- _Stored entries_
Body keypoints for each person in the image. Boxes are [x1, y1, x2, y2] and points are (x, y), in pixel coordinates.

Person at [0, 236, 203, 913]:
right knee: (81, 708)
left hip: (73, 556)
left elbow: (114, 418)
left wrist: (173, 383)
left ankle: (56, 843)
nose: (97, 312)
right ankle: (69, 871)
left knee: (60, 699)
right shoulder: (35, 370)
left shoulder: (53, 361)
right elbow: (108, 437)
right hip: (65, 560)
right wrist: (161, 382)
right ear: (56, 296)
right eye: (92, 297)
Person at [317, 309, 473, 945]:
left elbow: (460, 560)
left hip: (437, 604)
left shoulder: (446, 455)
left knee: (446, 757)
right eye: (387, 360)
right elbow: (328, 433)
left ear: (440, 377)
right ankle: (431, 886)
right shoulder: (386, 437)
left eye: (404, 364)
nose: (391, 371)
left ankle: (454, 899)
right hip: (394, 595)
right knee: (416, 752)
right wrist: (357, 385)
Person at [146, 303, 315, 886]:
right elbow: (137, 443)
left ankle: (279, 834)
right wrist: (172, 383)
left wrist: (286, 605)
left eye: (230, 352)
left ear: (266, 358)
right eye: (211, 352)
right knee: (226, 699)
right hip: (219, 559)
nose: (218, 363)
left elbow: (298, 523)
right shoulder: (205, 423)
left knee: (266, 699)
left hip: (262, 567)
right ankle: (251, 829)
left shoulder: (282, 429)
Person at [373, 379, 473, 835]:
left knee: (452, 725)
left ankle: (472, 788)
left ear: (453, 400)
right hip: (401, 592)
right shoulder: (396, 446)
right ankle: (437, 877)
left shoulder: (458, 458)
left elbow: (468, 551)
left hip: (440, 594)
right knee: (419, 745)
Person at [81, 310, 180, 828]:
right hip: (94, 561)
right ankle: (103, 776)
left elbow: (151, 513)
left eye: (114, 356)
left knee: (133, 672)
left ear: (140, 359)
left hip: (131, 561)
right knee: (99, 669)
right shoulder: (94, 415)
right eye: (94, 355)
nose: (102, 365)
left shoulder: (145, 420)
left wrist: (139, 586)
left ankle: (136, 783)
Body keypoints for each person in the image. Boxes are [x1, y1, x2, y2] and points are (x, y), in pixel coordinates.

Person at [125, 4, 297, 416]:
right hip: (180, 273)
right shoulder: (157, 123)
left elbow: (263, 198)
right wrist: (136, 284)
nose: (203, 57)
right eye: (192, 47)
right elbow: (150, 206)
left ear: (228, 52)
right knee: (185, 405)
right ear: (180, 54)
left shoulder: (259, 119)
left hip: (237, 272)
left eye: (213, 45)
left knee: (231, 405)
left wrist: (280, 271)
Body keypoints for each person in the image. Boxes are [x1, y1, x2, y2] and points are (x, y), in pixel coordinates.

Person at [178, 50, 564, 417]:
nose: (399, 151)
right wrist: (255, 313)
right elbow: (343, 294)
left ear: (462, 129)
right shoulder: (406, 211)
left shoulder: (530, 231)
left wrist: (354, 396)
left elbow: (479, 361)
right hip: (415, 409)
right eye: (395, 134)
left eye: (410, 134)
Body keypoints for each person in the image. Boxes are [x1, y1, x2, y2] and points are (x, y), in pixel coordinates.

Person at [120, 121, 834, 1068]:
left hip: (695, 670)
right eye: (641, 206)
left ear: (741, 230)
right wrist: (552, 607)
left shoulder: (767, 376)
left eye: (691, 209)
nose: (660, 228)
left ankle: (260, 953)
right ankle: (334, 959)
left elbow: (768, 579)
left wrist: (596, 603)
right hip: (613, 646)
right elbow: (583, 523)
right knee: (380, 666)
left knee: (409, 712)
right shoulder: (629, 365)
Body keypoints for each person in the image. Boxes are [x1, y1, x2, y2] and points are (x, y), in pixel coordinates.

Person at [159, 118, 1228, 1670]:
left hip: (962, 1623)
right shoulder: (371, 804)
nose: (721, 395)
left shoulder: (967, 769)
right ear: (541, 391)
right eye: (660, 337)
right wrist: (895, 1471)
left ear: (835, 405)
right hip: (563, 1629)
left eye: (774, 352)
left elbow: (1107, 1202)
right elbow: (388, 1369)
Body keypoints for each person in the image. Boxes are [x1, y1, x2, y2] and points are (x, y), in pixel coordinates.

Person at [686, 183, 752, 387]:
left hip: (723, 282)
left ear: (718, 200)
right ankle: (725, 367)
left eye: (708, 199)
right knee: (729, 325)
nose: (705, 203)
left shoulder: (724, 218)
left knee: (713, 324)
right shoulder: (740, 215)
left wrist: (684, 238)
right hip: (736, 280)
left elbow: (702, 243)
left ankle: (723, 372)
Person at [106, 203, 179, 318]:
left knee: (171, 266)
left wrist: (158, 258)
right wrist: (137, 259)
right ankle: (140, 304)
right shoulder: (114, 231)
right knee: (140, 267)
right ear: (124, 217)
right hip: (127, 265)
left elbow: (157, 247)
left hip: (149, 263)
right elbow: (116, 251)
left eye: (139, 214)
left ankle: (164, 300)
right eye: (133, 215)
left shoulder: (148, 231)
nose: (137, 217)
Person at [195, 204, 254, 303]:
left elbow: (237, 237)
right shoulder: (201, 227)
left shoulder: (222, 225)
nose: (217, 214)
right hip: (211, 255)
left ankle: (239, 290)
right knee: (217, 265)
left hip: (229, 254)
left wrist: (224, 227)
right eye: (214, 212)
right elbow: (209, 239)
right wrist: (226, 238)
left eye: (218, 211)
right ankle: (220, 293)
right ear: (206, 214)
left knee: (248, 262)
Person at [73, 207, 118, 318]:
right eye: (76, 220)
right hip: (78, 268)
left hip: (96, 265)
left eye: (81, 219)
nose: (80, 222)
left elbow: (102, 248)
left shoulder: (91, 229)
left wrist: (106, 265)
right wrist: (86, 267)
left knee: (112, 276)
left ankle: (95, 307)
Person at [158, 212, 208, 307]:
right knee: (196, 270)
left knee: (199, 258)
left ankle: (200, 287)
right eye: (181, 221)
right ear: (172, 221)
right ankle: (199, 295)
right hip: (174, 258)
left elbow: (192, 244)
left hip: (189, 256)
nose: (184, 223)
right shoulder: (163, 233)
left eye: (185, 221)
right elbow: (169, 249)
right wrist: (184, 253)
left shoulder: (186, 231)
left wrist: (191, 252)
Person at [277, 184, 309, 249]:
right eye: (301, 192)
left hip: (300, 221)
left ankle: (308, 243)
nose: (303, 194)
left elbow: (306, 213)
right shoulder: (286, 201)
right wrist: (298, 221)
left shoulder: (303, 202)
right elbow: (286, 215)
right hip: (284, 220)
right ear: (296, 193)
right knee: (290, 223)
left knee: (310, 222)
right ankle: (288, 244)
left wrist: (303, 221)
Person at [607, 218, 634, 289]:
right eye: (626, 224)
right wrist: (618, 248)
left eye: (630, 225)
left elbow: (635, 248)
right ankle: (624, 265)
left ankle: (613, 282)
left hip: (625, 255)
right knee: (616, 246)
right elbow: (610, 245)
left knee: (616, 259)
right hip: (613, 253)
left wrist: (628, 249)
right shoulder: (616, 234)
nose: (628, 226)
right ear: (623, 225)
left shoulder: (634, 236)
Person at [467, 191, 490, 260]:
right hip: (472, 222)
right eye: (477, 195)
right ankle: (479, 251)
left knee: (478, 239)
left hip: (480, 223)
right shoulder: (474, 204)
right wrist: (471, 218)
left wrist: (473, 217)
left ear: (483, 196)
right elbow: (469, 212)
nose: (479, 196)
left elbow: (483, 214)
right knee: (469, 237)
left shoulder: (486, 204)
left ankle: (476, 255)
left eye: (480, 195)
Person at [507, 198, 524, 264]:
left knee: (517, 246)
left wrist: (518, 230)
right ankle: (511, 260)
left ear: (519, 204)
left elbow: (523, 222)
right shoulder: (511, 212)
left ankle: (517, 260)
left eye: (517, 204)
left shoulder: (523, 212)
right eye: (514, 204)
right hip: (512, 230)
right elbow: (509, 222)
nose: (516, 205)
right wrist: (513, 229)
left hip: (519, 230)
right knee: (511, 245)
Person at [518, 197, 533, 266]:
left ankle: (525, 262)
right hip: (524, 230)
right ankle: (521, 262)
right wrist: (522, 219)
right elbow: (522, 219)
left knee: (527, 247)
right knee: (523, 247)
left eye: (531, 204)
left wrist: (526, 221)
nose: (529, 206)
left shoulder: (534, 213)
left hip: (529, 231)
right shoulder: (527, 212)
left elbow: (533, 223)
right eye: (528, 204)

- _Work to be completed_
Of all the entries above, retype exactly the lines from the line with "left hip: (237, 272)" to the line with "left elbow: (479, 361)", both included, and no others.

- _Reply to the exercise_
left hip: (237, 272)
left eye: (213, 45)
left knee: (231, 405)
left wrist: (280, 271)
Body keypoints for each person in the image. Boxes are [x1, y1, x2, y2] and points are (x, y), in pixel coordinates.

Person at [178, 50, 564, 417]:
nose: (399, 151)
right wrist: (255, 313)
right elbow: (343, 294)
left ear: (462, 129)
right shoulder: (406, 211)
left shoulder: (530, 231)
left wrist: (354, 396)
left elbow: (479, 361)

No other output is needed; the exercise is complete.